(データのブロック)
+===+

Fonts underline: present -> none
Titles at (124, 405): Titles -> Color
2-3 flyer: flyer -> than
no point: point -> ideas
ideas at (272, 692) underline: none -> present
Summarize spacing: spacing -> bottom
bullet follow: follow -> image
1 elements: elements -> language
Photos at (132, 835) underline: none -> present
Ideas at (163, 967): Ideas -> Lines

+===+

やること:
記録のすべての行を書き直し、「underline」を「strikethrough」に入れ替えよ。それ以外は一切変えないこと。

期待される答え:
Fonts strikethrough: present -> none
Titles at (124, 405): Titles -> Color
2-3 flyer: flyer -> than
no point: point -> ideas
ideas at (272, 692) strikethrough: none -> present
Summarize spacing: spacing -> bottom
bullet follow: follow -> image
1 elements: elements -> language
Photos at (132, 835) strikethrough: none -> present
Ideas at (163, 967): Ideas -> Lines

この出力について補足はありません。